Dans ces conditions, la vocation de la recherche pour le développement à aider à la formation d’un appareil scientifique au Sud, dans un cadre éthique rigoureux, doit donc être affichée comme une priorité. Le dispositif français a obtenu d’excellents résultats mais la France seule ne peut restaurer les systèmes de recherche et universitaires au Sud. Cette activité ne prendra tout son sens que si elle dispose de moyens bien supérieurs qui ne peuvent provenir que d’une forte mobilisation internationale devant, à tout le moins, s’exprimer au sein d’une coopération eurafricaine renforcée. Le bilan qu’a fait l’Unesco (United Nations Educational, Scientific and Cultural Organization, Organisation des Nations unies pour l’éducation, la science et la culture) sur la science en Afrique souligne en effet la détérioration particulière de l’état des sciences et techniques dans ce continent depuis la fin des années 1980 [6], dans un contexte où les nations africaines ne disposaient déjà que de faibles infrastructures scientifiques et ne possédaient pas une masse critique de chercheurs et d’ingénieurs pour leurs propres besoins.
Le premier objectif est de faciliter l’émergence de jeunes équipes et d’assurer la stabilité des scientifiques au sein des équipes confirmées. L’intérêt des plates-formes scientifiques, dotées de moyens technologiques modernes, doit être souligné pour lutter contre la délocalisation des équipes de recherche. La grande variabilité des potentiels scientifiques entre pays d’une même région plaide par ailleurs pour une stratégie privilégiant l’échelle régionale, en favorisant la complémentarité des activités scientifiques et en appuyant la mise en commun d’infrastructures. Sans entrer dans les détails d’une telle politique, la coopération scientifique doit passer d’une logique de transferts de savoirs à une logique de transferts de compétences et soutenir sans imposer, en prenant en compte les projets portés par les partenaires. Par ailleurs, il importe d’agir dans la durée, ce qui suppose une constance dans les différentes formes de soutien qui doivent se relayer dans le cadre d’une coordination entre les dispensateurs de ces aides, et ouvrir cette politique de soutien à un large réseau d’acteurs scientifiques et de coopération scientifique du Nord et du Sud, en mettant tout particulièrement l’accent sur les coopérations Sud-Sud.

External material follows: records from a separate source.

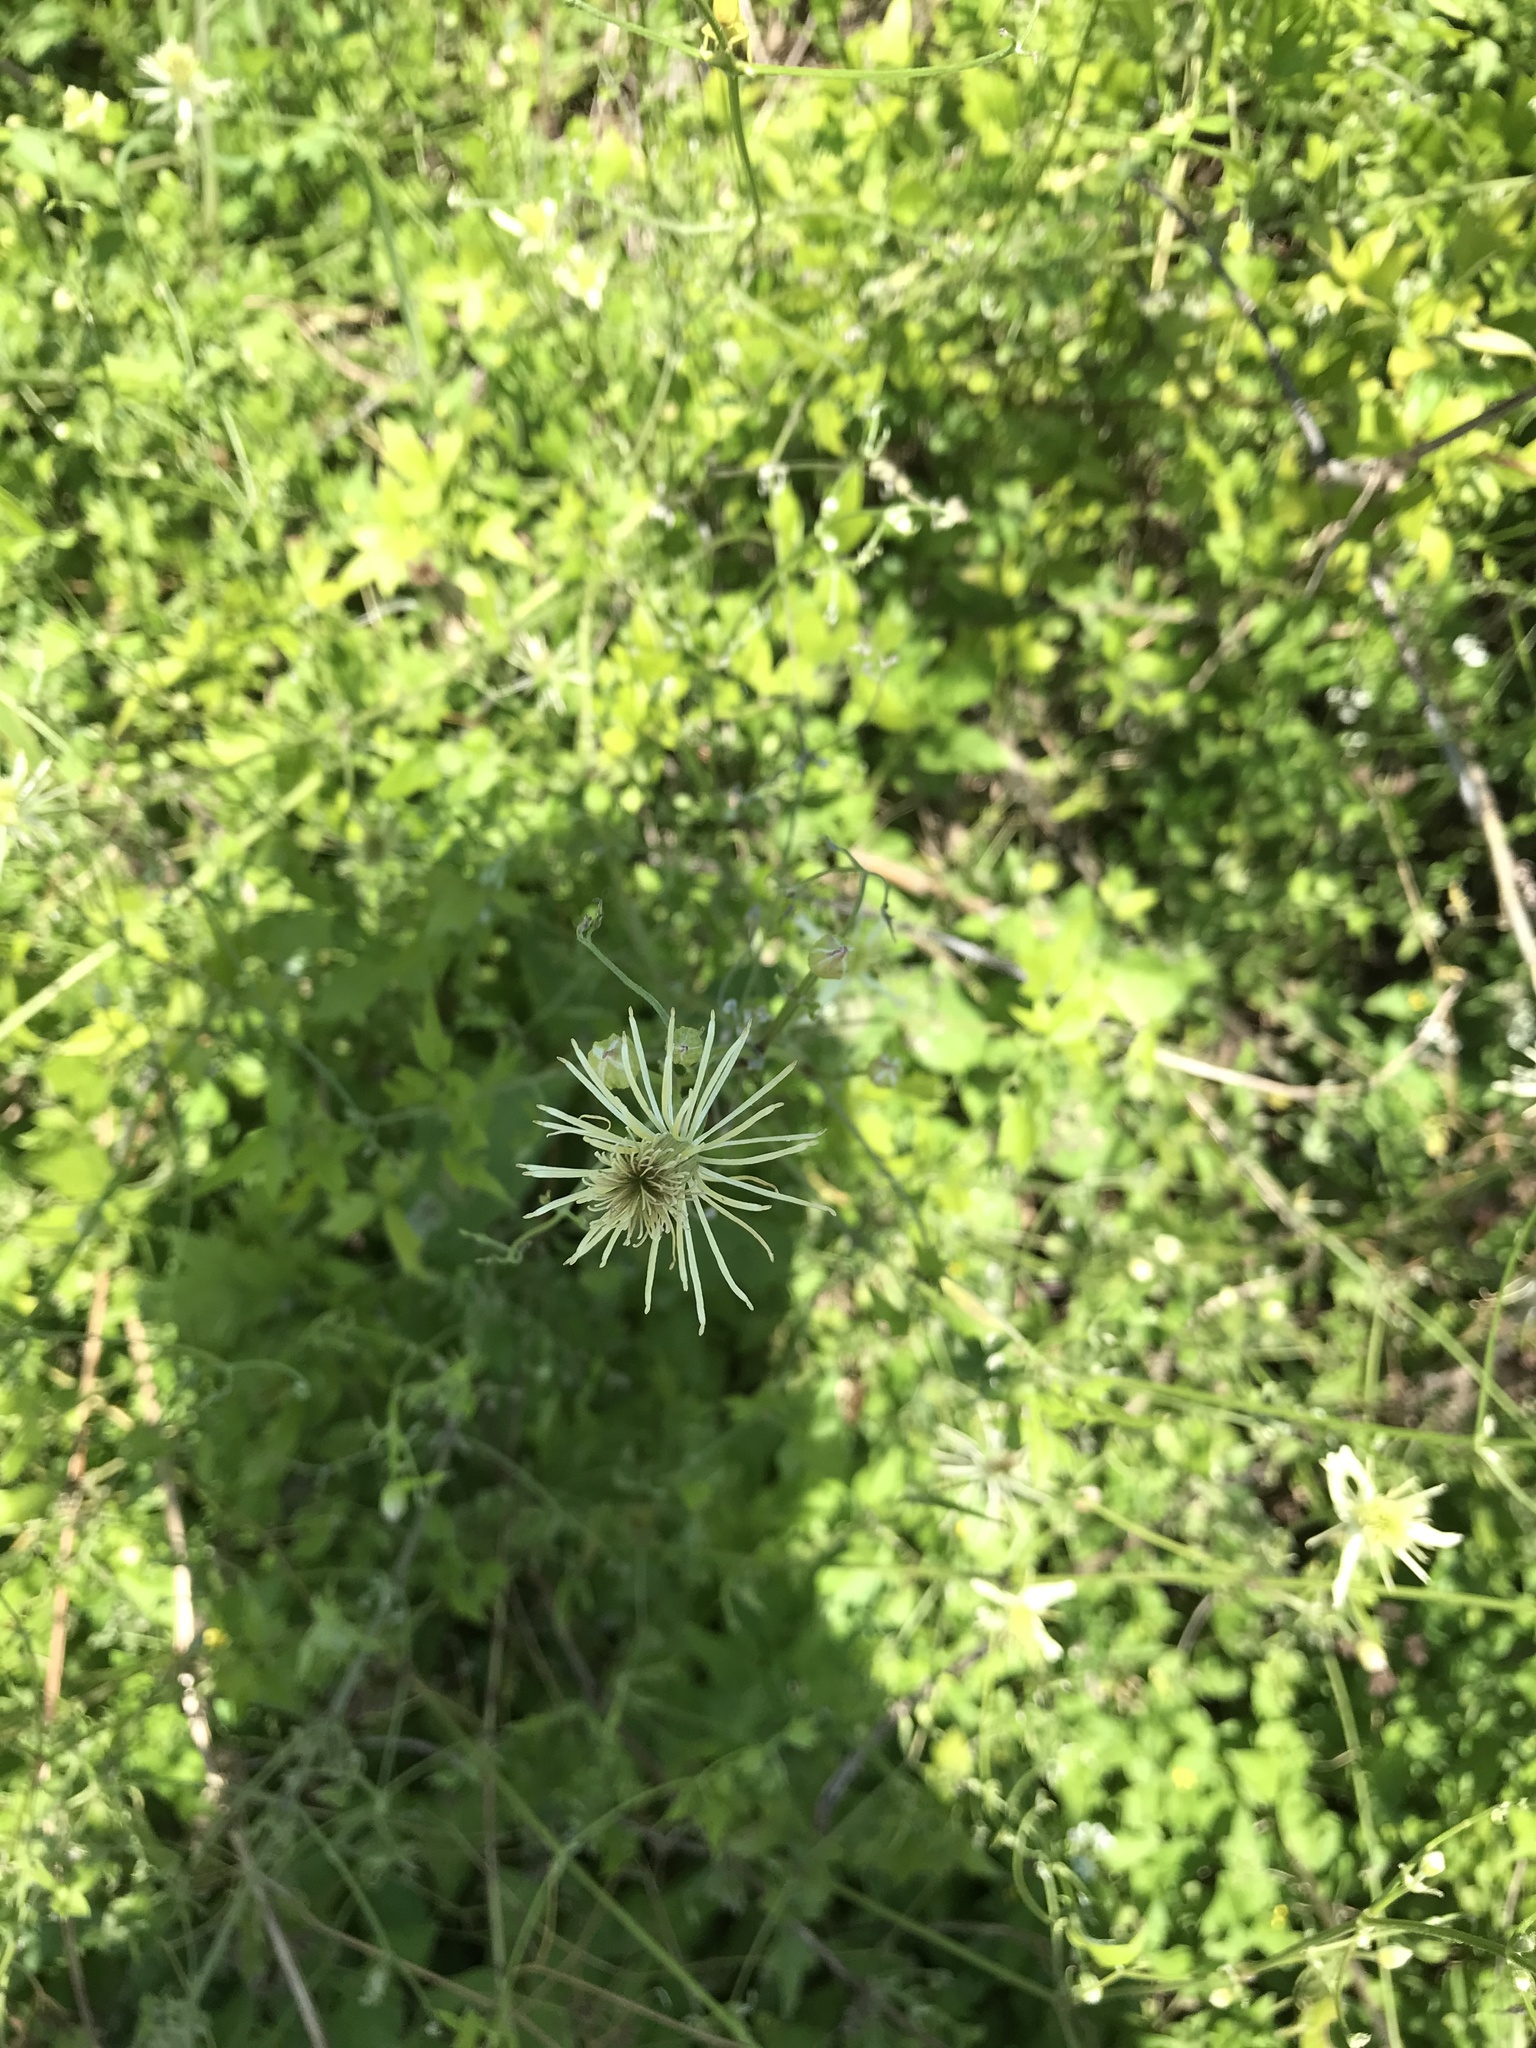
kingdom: Plantae
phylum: Tracheophyta
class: Magnoliopsida
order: Ranunculales
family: Ranunculaceae
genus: Clematis
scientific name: Clematis drummondii
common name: Texas virgin's bower
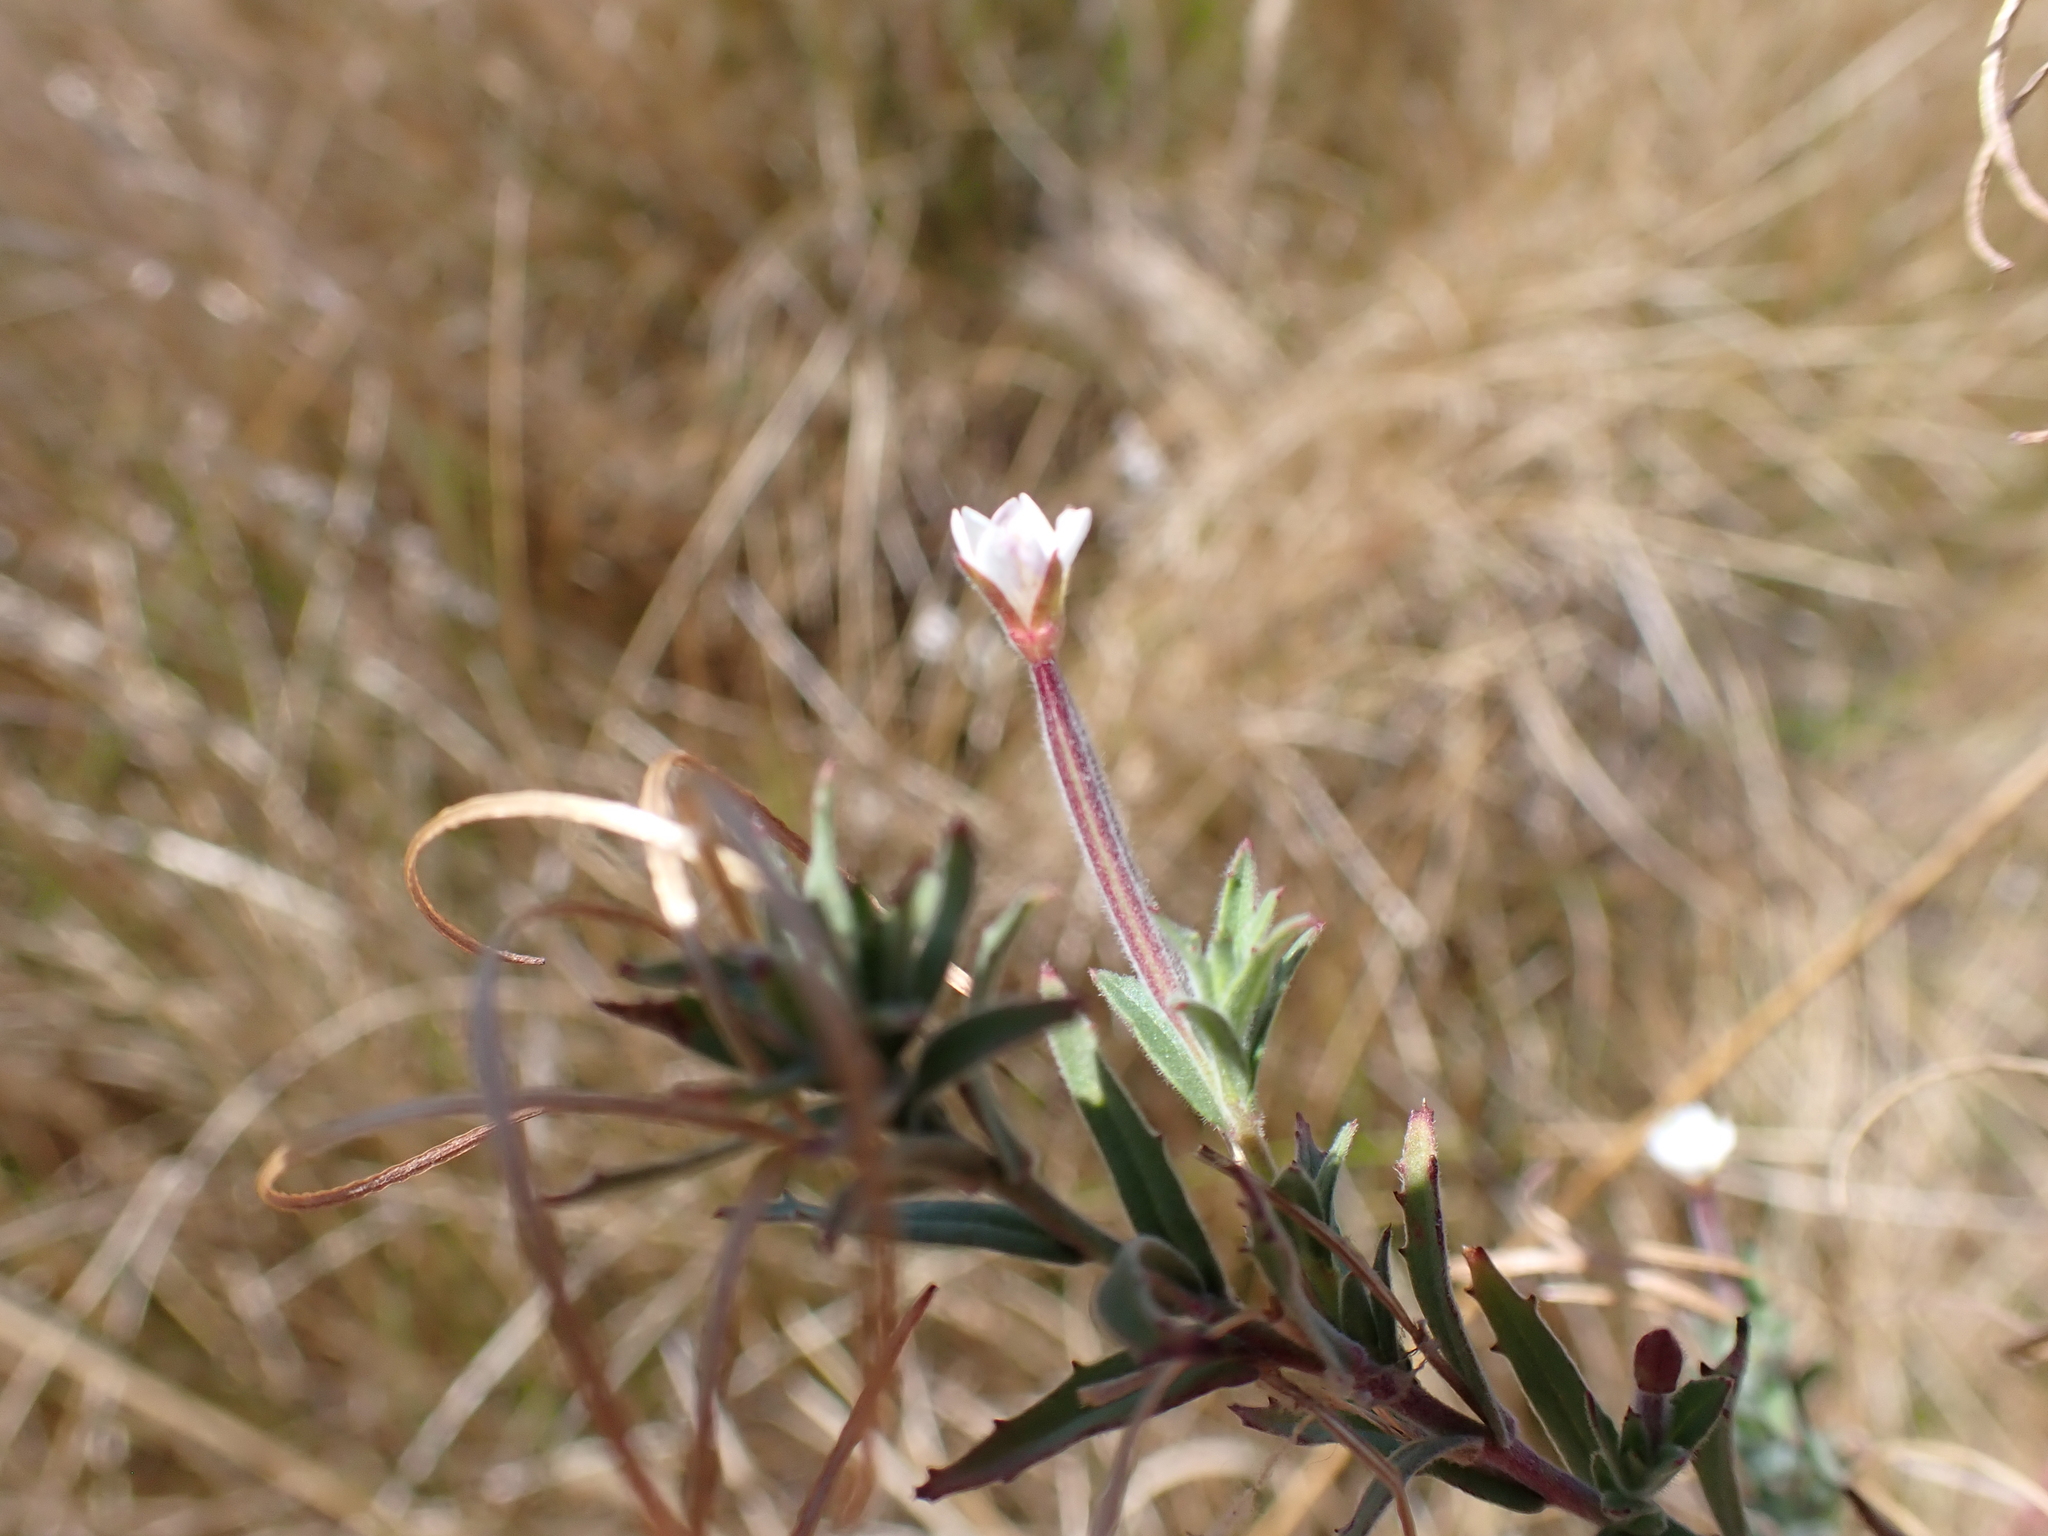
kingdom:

Cependant, il est clair que la majorité des pays en développement, et particulièrement les pays les moins avancés, ne disposeront pas avant longtemps des capacités de recherche suffisantes pour aborder seuls l’ensemble des problèmes auxquels ils sont confrontés. Au-delà de l’aide au renforcement et à la structuration des capacités de recherche, il faut donc mobiliser les communautés scientifiques des pays développés sur les questions de développement, notamment sous forme de partenariats avec des équipes de recherche du Sud sur de grands programmes finalisés.
 
Les grandes orientations de la recherche pour le développement après Johannesburg
 
 
Dans le contexte actuel de compétition scientifique et technologique, la production de connaissances, principalement le fait des pays industrialisés qui investissent massivement dans la recherche-développement, est surtout relative aux problèmes du Nord et aux problèmes d’environnement, même si certaines recherches portent sur le développement, pour lequel elles ont des retombées. A l’occasion du sommet de Johannesburg, le ministère de la Recherche avait commandité la réalisation d’un rapport intitulé La Science au service d’un développement durable, coordonné par l’IRD, qui regroupait les bilans des travaux effectués par seize organismes publics de recherche français depuis la tenue du sommet de Rio. La plupart de ces organismes se sont reconfigurés et ont connu des inflexions en termes de structure, de programmation et d’instrumentation au profit de recherches orientées vers le développement durable. En référence à ces grandes questions, il ressort que des avancées scientifiques significatives ont été accomplies, qui positionnent bien la recherche française sur les thèmes de "l’environnement" (changement climatique, biodiversité, prévision des risques naturels, santé et environnement, etc.). Cette position doit être maintenue, mais il convient désormais de mieux intégrer les dimensions économiques et sociales, en particulier des pays du Sud, qui ont été mises en avant à Johannesburg, traduisant véritablement le passage d’une conférence sur l’environnement et le développement à une conférence sur le développement durable. A la lecture du rapport, la ministre déléguée à la Recherche et aux Nouvelles technologies, Claudie Haigneré, a également jugé que le développement durable avait été jusqu’à présent trop limité à la préservation de l’environnement et a souhaité que l’on "élargisse le spectre". Cependant, on constate encore trop souvent la permanence d’une approche réductrice du développement durable, dans laquelle les questions environnementales font l’objet de l’essentiel des préoccupations, et d’une conception mécaniste de la recherche, qui se résumerait à la construction de modèles et d’indicateurs et à l’apport de solutions techniques.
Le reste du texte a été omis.